Duck Boards in Duke Street.
‘Do you remember the fearful weather that persisted during the tarring and sanding of Duke Street? Duck boards buried in a sea of mud were only a slight advantage over the knee-deep morass. The medals commemorating King George’s coronation, so proudly worn by all the school children; the thunderstorm and the rain-drenched flags, the awe inspiring cocked hat of the Governor when he opened our high level bridge, the first of its kind in the Southern Hemisphere. During its building Cambridge was the Mecca of all Sunday afternoon walkers. One Sunday a gloom was cast over the borough. A happy youth threw a stone into the river, many feet below, and a dog, in a faithful attempt to retrieve it, leaped to his death.’

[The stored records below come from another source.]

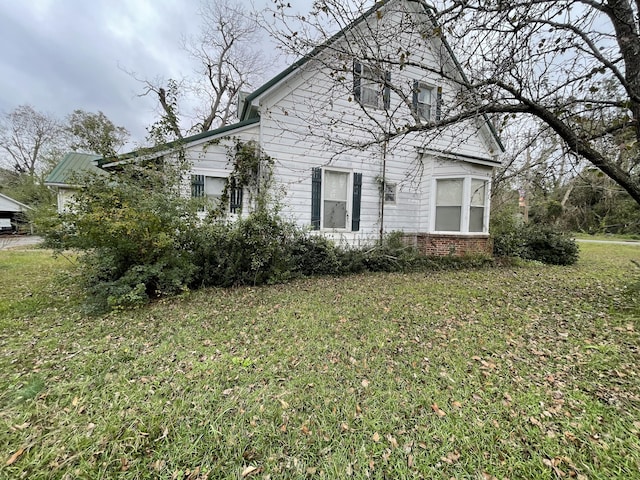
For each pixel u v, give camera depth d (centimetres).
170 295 518
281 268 664
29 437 195
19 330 379
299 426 209
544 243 983
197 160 699
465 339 354
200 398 237
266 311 453
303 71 723
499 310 460
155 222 499
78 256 517
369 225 895
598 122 433
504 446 192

‘Then our Show – The Event of the year. Girls all resplendid in spanking frocks, new for the great occasion; boys suddenly most obliging and polite, eager for pennies in anticipation of the supplies of ice-creams and candy-floss; the exciting ride out in Crowther and Bell’s huge brake; the numberless compositions written at school for weeks after, on ‘The Cambridge Show’ the only dark spot on an otherwise Elysian existence.’

‘The long toil from the creek, up the hill, along the dusty streets, to where Mr Len Howarth’s shop is now [1936], to be amply rewarded by ‘ices’, at the one solitary place which had them in once or twice a week – if we were lucky. The hub-bub of fuss and excitement when the crowded three o’clock train arrived; the queue up after school for mail and paper; Mr Norries’ hansom cab – one day the horse ran away. Those privileged to witness this sensation were the admiration and envy of the rest of the school for weeks.’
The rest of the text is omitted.